The Mile End Road runs from the City to the East End of London – the traditional home of its new migrant populations. And at its destination is the place where the Peasants' Revolt ended in 1381.

Its history and its location is precisely why Danny Blanchflower and I call ourselves the Mile End Road economists – creating a perspective on economics that few in the profession dare promote.

The audio version of this video is here:

The transcript is:


What's the view from the Mile End Road?

That is something that Professor Danny Blanchflower, now of Dartmouth College in the USA, but who was for a long time based here in the UK, and who is British, and who was a member of the Monetary Policy Committee at the Bank of England from 2006 to 2009, and I are asking.

Why are we talking about the Mile End Road? Partly because that's where Danny did his PhD, because he was at Queen Mary, University of London at the time, and that is based on the Mile End Road.

But perhaps much more poignantly, the Mile End Road is the road out of the City of London towards the East End.

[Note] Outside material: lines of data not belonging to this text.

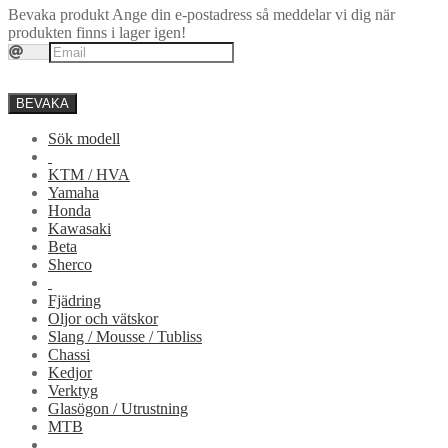
Bevaka produkt
Ange din e-postadress så meddelar vi dig när
produkten finns i lager igen!
BEVAKA
Sök modell
KTM / HVA
Yamaha
Honda
Kawasaki
Beta
Sherco
Fjädring
Oljor och vätskor
Slang / Mousse / Tubliss
Chassi
Kedjor
Verktyg
Glasögon / Utrustning
MTB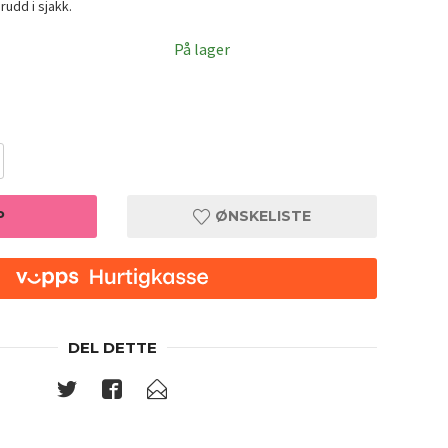
udd i sjakk.
På lager
P
ØNSKELISTE
DEL DETTE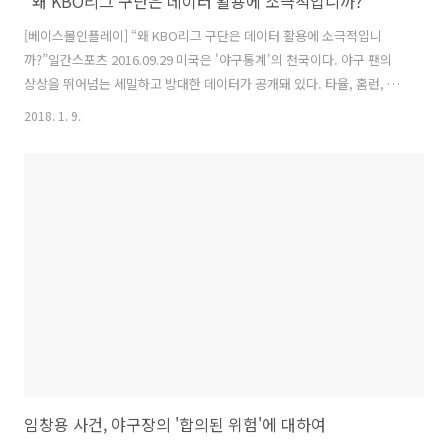
“왜 KBO리그 구단은 데이터 활용에 소극적입니까?”
[베이스볼인플레이] “왜 KBO리그 구단은 데이터 활용에 소극적입니
까?”일간스포츠 2016.09.29 미국은 '야구통계'의 천국이다. 야구 팬의
상상을 뛰어넘는 세밀하고 방대한 데이터가 공개돼 있다. 타율, 홈런, 타
점 등 고전적인 기록은 논할 바도 아니다. 야수의 수비범위나 송구능력,
2018. 1. 9.
타구방향 등은 이제 기본이 됐다. 메이저리그 공식사이트(mlb.com)가
2007년 '피치FX'를 도입한 이후 구종, 투구궤적, 스트라이크존 통과위치
등 정보도 손쉽게 접할 수 있다. 메이저리그는 2015년 스탯캐스트
(STATCAST)를 공식 런칭했다. 이젠 타구속도와 각도, 수비수의 반응시
간, 주자의 주루속도 등도 측정되고 대중에 공개된다. 야구의 많은 것이
'보이지 않는 그 무엇'이 아닌 객관적이고 명료한 숫자로 표현..
임창용 사건, 야구장의 '합의된 위험'에 대하여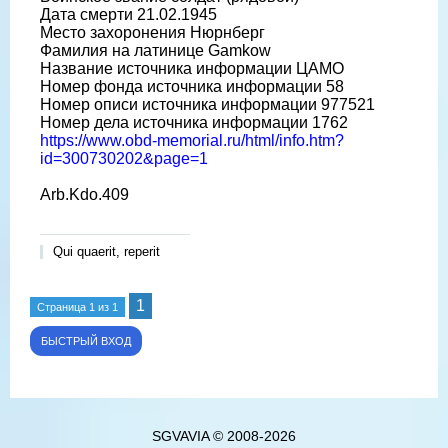
Дата смерти 21.02.1945
Место захоронения Нюрнберг
Фамилия на латинице Gamkow
Название источника информации ЦАМО
Номер фонда источника информации 58
Номер описи источника информации 977521
Номер дела источника информации 1762
https://www.obd-memorial.ru/html/info.htm?
id=300730202&page=1
Arb.Kdo.409
Qui quaerit, reperit
1
Страница
1
из
1
SGVAVIA © 2008-2026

And at the far end of it, one mile out, unsurprisingly, was the place where the Peasants Revolt ended in the 14th century. They were put down, but the point was that in the Mile End Road people came together to discuss the alternatives to the position put forward by the City.

And that's precisely what Danny and I are seeking to do by calling ourselves the Mile End Road Economists. We are taking the view from outside the City wall.

Most people engaged in economics take the view from inside the City wall, and one of the things that both Danny and I have been shocked about is how few economists are willing to put their heads above the parapet and say there is something wrong with that view that comes from within the City of London, and which is replicated in the UK Treasury, which is dedicated, as we all know, to the economics of austerity.

We are not. We believe that what is being done by Rachel Reeves since she became Chancellor in July is deeply dangerous for the people of this country.

It looks as if she is heading to deliver Austerity 2.0, the first version having been delivered 2010. That will be her prescription when she goes to the dispatch box in October to deliver her first budget. And we think she's making a fundamental mistake.

We believe that the people of the UK are desperate for economic reform. Labour promised change in its manifesto, but it has given no indication that it's going to deliver it, at all. Instead, it has promised us pain.

Danny does a great deal of work about the relationship between happiness and economics. He shows that people understand what pain is, can anticipate it, and as a consequence, are very able to assess the true state of our economy.

The true state of our economy is that we're going to be in deep trouble. Danny and I think that somebody has to stand up and oppose what Rachel Reeves is doing, loudly and clearly and in a way that the media will notice.

Danny has a high profile, higher profile than I do, almost certainly. But I have a useful profile because of the work that I do on this YouTube channel, on my blog, on TikTok and elsewhere. Together, bringing our different approaches to academic research and publication and our combined experience of politics and our wish to make the world a better place, we will be making a lot of noise.

The whole point of that noise will be to challenge what Rachel Reeves and Keir Starmer will be doing.

The view from the Mile End Road is, in our opinion, that these two are already failing.

The view from the Mile End Road is that, in our opinion, they need not do so.

We will focus on practical solutions.

We will create the agendas that people can put forward to suggest there are alternatives to austerity and the desperate concentration of economic power that Labour appear to be proposing for the City of London and large corporations.

We will be presenting an alternative economic narrative.

That is why the view from the Mile End Road matters, because this is the economics of the people of the UK.